Data excerpts
========
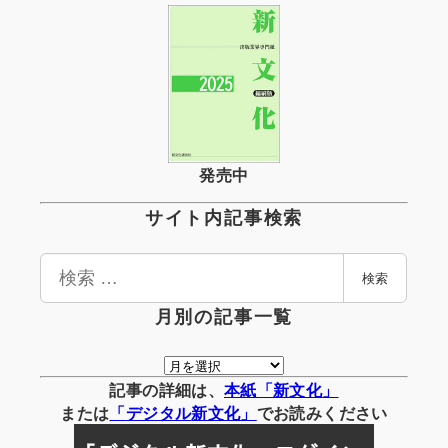
発売中
サイト内記事検索
検
検索
索
月別の記事一覧
月
別
記事の詳細は、
本紙「新文化」
の
または
「
デジタル
新文化」
でお読みください
記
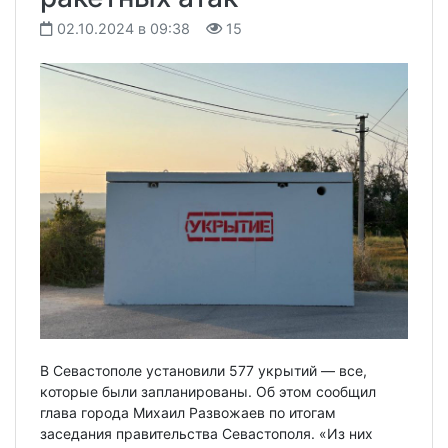
02.10.2024 в 09:38
15
В Севастополе установили 577 укрытий — все,
которые были запланированы. Об этом сообщил
глава города Михаил Развожаев по итогам
заседания правительства Севастополя. «Из них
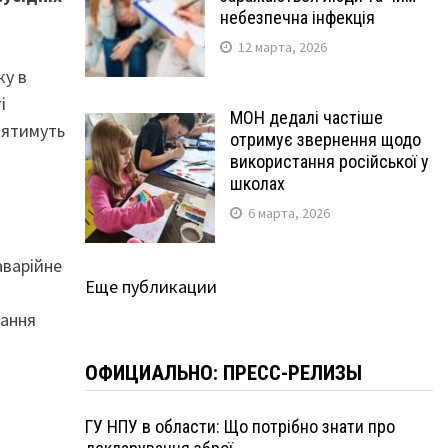
небезпечна інфекція
12 марта, 2026
ку в
і
МОН дедалі частіше
діятимуть
отримує звернення щодо
використання російської у
школах
6 марта, 2026
аварійне
Еще публикации
а
чання
ОФИЦИАЛЬНО: ПРЕСС-РЕЛИЗЫ
ГУ НПУ в области: Що потрібно знати про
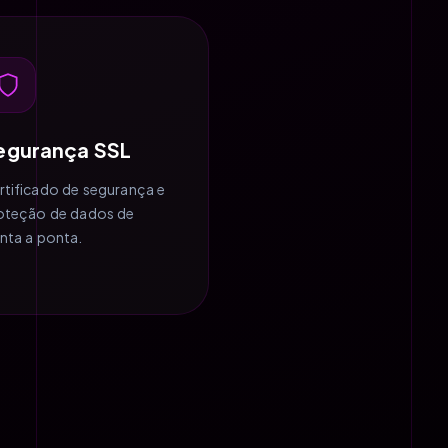
egurança SSL
rtificado de segurança e
oteção de dados de
nta a ponta.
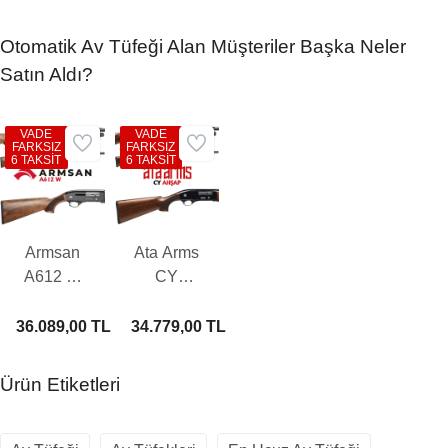
Otomatik Av Tüfeği Alan Müşteriler Başka Neler
Satın Aldı?
VADE
VADE
FARKSIZ
FARKSIZ
6 TAKSİT
6 TAKSİT
Armsan
Ata Arms
A612 W
CY
Otomatik
Ahşap
Av Tüfeği
Otomatik
36.089,00 TL
34.779,00 TL
Av Tüfeği
Ürün Etiketleri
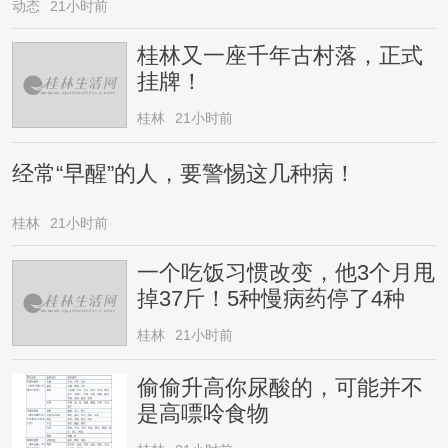
动态
21小时前
桂林又一座千年古村落，正式
挂牌！
桂林
21小时前
经常“早醒”的人，要警惕这几种病！
桂林
21小时前
一个吃饭习惯改变，他3个月甩
掉37斤！5种慢病药停了4种
桂林
21小时前
偷偷升高你尿酸的，可能并不
是高嘌呤食物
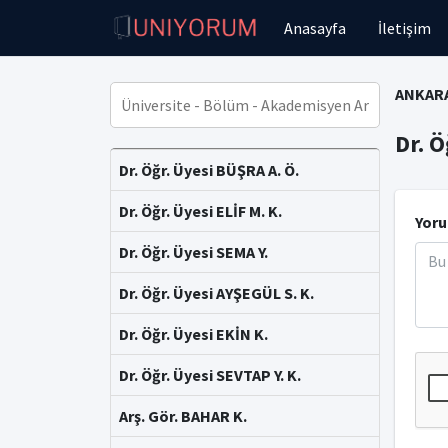
Anasayfa
İletişim
ANKARA
Dr. Ö
Dr. Öğr. Üyesi BÜŞRA A. Ö.
Dr. Öğr. Üyesi ELİF M. K.
Yoru
Dr. Öğr. Üyesi SEMA Y.
Dr. Öğr. Üyesi AYŞEGÜL S. K.
Dr. Öğr. Üyesi EKİN K.
Dr. Öğr. Üyesi SEVTAP Y. K.
Arş. Gör. BAHAR K.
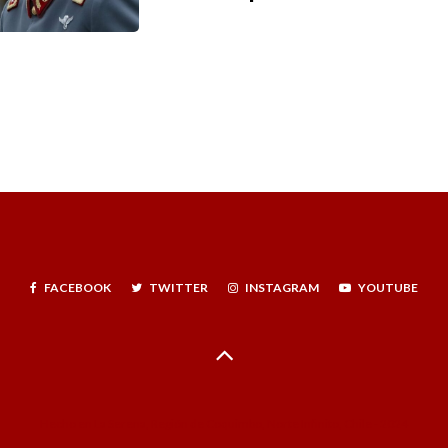
FACEBOOK
TWITTER
INSTAGRAM
YOUTUBE
Hecho en La Serena, Región de Coquimbo, Norte Infinito, Chile - 2024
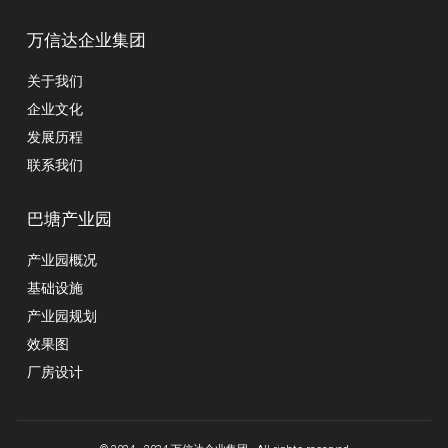
万信达企业集团
关于我们
企业文化
发展历程
联系我们
巴塘产业园
产业园概况
基础设施
产业园规划
效果图
厂房设计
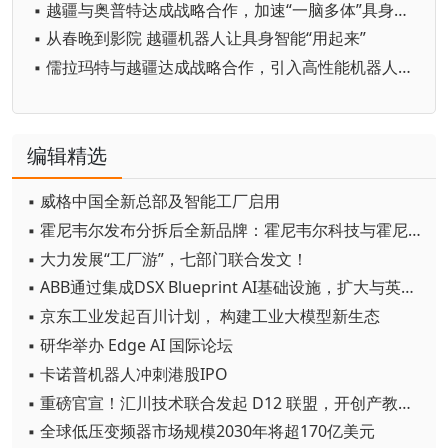
▪ 越疆与奥普特达成战略合作，加速“一脑多体”具身工业解决方案应用
▪ 从春晚到影院 越疆机器人让具身智能“用起来”
▪ 儒拉玛特与越疆达成战略合作，引入高性能机器人，共推具身智能产业应用
编辑精选
▪ 威格中国全新总部及智能工厂启用
▪ 霍尼韦尔发布分拆后全新品牌：霍尼韦尔科技与霍尼韦尔航空航天
▪ 大力发展“工厂游”，七部门联合发文！
▪ ABB通过集成DSX Blueprint AI基础设施，扩大与英伟达的合作
▪ 京东工业发起百川计划， 构建工业大模型新生态
▪ 研华举办 Edge AI 国际论坛
▪ 卡诺普机器人冲刺港股IPO
▪ 重磅官宣！汇川技术联合发起 D12 联盟，开创产教融合新范式
▪ 全球低压变频器市场规模2030年将超170亿美元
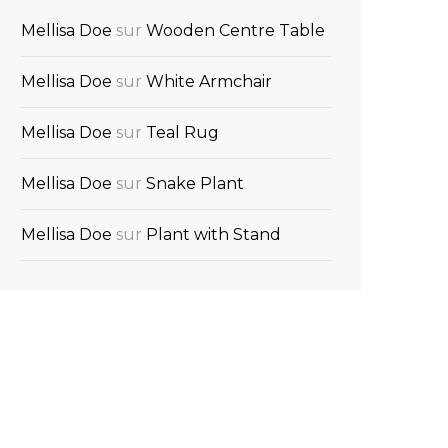
Mellisa Doe
sur
Wooden Centre Table
Mellisa Doe
sur
White Armchair
Mellisa Doe
sur
Teal Rug
Mellisa Doe
sur
Snake Plant
Mellisa Doe
sur
Plant with Stand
========
_What you need to do_
Among the records, find every line with the word "Üyesi" and copy it.

_Completed exercise_
Dr. Öğr. Üyesi BÜŞRA A. Ö.
Dr. Öğr. Üyesi ELİF M. K.
Dr. Öğr. Üyesi SEMA Y.
Dr. Öğr. Üyesi AYŞEGÜL S. K.
Dr. Öğr. Üyesi EKİN K.
Dr. Öğr. Üyesi SEVTAP Y. K.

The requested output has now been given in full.